I've received numerous requests on Twitter and Facebook for the details on how I hedge my stock portfolios. Rather than respond to each request, I thought I'd just add a page to the website and discuss my hedging strategies based on the questions traders have sent.

Why do you hedge?
I hedge to drastically reduce the risk of loss to my portfolios from a potential 50% of more down market.  Hedging is not designed to increase my returns. It is meant to preserve the value of my portfolios. The benefits? Preservation of capital in my retirement accounts and peace of mind knowing that I have less risk than the general market.

For what kind of risks do you hedge?

I hedge my stock portfolios for the market risk associated with owning a long stock portfolio during severe down moves of the market.
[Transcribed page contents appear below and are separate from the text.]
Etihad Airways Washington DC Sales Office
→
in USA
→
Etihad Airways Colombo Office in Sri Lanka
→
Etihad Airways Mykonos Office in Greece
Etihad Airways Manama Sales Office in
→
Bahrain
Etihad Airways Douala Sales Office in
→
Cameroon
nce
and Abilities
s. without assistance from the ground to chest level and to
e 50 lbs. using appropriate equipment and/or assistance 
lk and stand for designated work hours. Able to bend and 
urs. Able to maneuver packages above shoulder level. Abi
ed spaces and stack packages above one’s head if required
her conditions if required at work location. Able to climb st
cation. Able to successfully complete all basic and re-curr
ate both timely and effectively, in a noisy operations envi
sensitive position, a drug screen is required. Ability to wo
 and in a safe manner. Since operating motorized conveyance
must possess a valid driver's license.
When do you hedge for a market downturn?

I use the relationship between prices and Keltner Bands to tell me when to put the hedges in place and when to take them off.  These bands adjust dynamically to changing market direction and volatility.  They are offset from an exponential moving average (EMA shown as a dotted white line in adjacent chart).  The bands get wider around the EMA  during periods of more volatility and narrower with less volatility.

I use two sets of Keltner Bands, both of which use the Average True Range (ATR) period of 20 days. My "fast moving bands" use 1.5 times the ATR in distance from the EMA and the "slower bands" use 2.5 times the ATR in distance from the EMA. You can see on the chart to the left how these red and green lines usually are on either side of the price action.
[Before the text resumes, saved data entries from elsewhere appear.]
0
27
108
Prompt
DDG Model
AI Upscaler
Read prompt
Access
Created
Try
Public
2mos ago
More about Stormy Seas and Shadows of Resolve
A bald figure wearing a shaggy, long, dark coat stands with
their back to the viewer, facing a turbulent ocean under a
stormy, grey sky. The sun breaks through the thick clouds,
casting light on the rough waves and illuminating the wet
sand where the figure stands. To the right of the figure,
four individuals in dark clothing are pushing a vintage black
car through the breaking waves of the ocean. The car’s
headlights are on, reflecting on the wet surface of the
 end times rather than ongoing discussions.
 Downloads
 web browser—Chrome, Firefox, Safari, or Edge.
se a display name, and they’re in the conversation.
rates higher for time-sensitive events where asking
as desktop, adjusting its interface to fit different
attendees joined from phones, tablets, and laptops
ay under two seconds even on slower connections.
When price action goes through a red line on the bottom, one-half of the portfolio is hedged.  When price action goes through a green line on top of the price action, I take one half of the hedges off. When both of red lines are pierced to the downside the TREND IS DOWN.  When both of the green lines are pierced to the upside, the TREND IS UP.

How did you select 20 days as your time period for the EMA and ATR?
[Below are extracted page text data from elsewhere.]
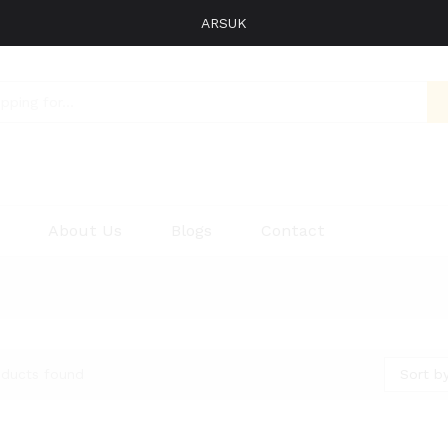
ARSUK
About Us
Blogs
Contact
Sort by
oducts found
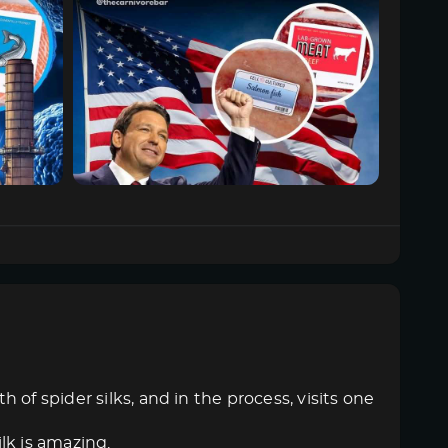
of spider silks, and in the process, visits one
ilk is amazing.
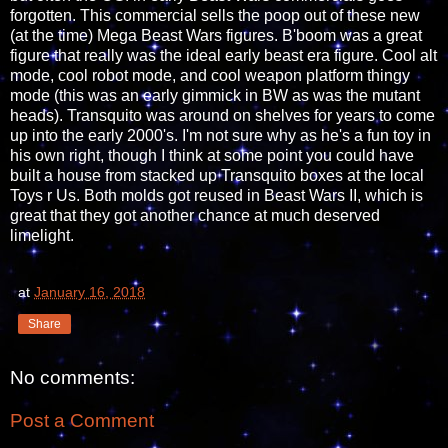
forgotten. This commercial sells the poop out of these new
(at the time) Mega Beast Wars figures. B'boom was a great
figure that really was the ideal early beast era figure. Cool alt
mode, cool robot mode, and cool weapon platform thingy
mode (this was an early gimmick in BW as was the mutant
heads). Transquito was around on shelves for years to come
up into the early 2000's. I'm not sure why as he's a fun toy in
his own right, though I think at some point you could have
built a house from stacked up Transquito boxes at the local
Toys r Us. Both molds got reused in Beast Wars II, which is
great that they got another chance at much deserved
limelight.
at
January 16, 2018
Share
No comments:
Post a Comment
I am a retired guy these days and don't want to do any more trades than necessary. A month of business days, subtracting weekends and holidays, is around 20 days, depending on the month. I usually don't concern myself with movements inside a month, so I settled in on 20 days for my portfolios.  You can always set these numbers anywhere that suits your situation.

How do you hedge for a market downturn?

In my taxable accounts, I short the SPY exchange traded fund.  In my IRAs, I use a triple leveraged, inverse etf like SPXU.  These are liquid vehicles and in the way I use them represent a downside bet on the market measured by the S&P 500 Index.

How do you size your hedge position?

I hedge the volatility of my entire portfolio by using a simple spreadsheet. First I calculate the ATR if my entire portfolio over the last 20 days to give me a measure of the portfolio's volatility. Next, I do the same thing for the SPY etf. I then calculate how many shares of SPYs would it take to equal my portfolio's volatility and that's how many shares I use for a full hedge.  The half hedge would be half that amount. I've included the calculation in a worksheet in the ETR Trading Tools for Excel, available for purchase at the ETR Store

This assumes that my long stock portfolio value will tend to decline in a DOWN TREND and the SPY hedge will increase in value a similar amount.  Therefore, the portfolio is volatility hedged. It never is a perfect hedge, but usually is in the ballpark.

Final note:

This is what I do for my portfolio.  However, there are a lot of other ways to hedge.  Be creative, keep it simple and enjoy the ride!